Wednesday, December 1, 2010

Policy Point Wednesday - Thoughts about food, class and "junk"

In her fascinating articleDivided We Eat, Newsweek's Lisa Miller relates how a neighbor tried to replace conventional apples with organic at a family meal. Her mother-in-law responded "When we come to your place, we don't complain about your food. Why do you complain about ours? It's not like our food is poison."

Food has long been an expression of class - however, I am concerned about the recent tendency to confuse cultural preferences and nutritional need. For example, a local grocer - Aldi - recently opened in my neighborhood. Aldi carries only the top 10% of items found in a regular grocery store, streamlines store displays and offers mostly house brands - and these cost-saving measures translate into lower food prices.  Locally, it also carries the stigma of being a "poor person's store."  Several times, I've heard my more fortunate neighbors describe Aldi's wares as "nothing but junk."  Among the foods used to illustrate their point - "white flour" pasta, conventionally produced vegetables, and canned and frozen vegetables - mentioned in the same breath with chips and snack foods.

As you know, I consider canned vegetables and other minimally preserved foods to be an important source of nutrition for those who may have limited access to fresh foods.  Several studies have shown that canned and frozen vegetables are as nutritious as cooked fresh vegetables - sometimes more so.  I think it's important to remember that our depression-era grandmothers built their pantries around canned vegetables and enriched white-flour pasta - and obesity was not a concern for most of them or even most of their children.

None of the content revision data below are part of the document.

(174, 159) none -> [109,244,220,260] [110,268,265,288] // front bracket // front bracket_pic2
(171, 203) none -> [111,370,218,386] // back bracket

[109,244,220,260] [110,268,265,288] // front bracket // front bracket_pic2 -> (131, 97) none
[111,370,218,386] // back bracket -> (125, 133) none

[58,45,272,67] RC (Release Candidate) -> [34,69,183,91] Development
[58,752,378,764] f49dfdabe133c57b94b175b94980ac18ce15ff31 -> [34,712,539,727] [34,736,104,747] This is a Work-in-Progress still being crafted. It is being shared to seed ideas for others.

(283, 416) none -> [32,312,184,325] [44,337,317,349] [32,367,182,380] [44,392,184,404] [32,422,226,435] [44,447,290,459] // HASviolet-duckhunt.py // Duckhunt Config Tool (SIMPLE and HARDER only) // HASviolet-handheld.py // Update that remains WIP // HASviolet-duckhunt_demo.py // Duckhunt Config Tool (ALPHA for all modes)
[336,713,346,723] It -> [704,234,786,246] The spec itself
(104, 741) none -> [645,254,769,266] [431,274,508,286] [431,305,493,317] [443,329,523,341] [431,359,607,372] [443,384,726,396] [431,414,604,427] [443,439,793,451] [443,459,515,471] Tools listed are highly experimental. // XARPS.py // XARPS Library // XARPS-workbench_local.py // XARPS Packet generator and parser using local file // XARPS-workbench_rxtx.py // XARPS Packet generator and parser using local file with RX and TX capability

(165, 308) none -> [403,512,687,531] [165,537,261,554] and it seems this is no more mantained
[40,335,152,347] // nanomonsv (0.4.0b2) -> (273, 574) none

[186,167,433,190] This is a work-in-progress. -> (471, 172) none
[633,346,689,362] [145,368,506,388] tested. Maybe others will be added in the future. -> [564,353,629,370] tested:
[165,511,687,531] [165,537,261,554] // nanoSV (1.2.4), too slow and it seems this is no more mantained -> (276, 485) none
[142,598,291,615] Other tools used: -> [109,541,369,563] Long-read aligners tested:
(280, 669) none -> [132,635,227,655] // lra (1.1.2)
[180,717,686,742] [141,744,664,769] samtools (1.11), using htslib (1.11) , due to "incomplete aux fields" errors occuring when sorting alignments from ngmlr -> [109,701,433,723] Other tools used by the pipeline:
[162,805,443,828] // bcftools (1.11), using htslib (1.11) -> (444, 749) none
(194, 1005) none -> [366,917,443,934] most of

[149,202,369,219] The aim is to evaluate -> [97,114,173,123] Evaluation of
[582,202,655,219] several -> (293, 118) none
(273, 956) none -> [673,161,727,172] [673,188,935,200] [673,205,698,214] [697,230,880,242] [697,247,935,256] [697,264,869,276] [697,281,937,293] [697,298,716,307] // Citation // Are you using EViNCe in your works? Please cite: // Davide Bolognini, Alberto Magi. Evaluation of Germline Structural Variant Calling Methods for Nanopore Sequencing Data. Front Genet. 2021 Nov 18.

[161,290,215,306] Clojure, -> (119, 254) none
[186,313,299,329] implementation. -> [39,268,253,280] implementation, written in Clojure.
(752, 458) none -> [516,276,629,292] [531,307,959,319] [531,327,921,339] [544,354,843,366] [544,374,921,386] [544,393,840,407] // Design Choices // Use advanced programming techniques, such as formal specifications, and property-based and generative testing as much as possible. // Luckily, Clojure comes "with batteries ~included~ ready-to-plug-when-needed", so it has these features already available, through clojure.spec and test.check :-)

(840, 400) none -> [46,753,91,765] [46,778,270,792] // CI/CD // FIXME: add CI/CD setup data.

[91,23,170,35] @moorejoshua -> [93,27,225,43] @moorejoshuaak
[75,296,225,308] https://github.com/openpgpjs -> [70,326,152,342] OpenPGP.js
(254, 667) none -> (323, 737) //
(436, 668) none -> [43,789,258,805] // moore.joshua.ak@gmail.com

We do need a better food system, and certainly the lobby for empty calories isn't helping. However, I'd like to caution food and nutrition advocates not to throw the baby out with the bathwater: take care not to confuse nutritious preserved foods with fringe foods.  If you categorize ALL food available to the poor as "junk," can you blame them for choosing the most heavily advertised, most appealing, and most convenient, even if they are the least healthy option?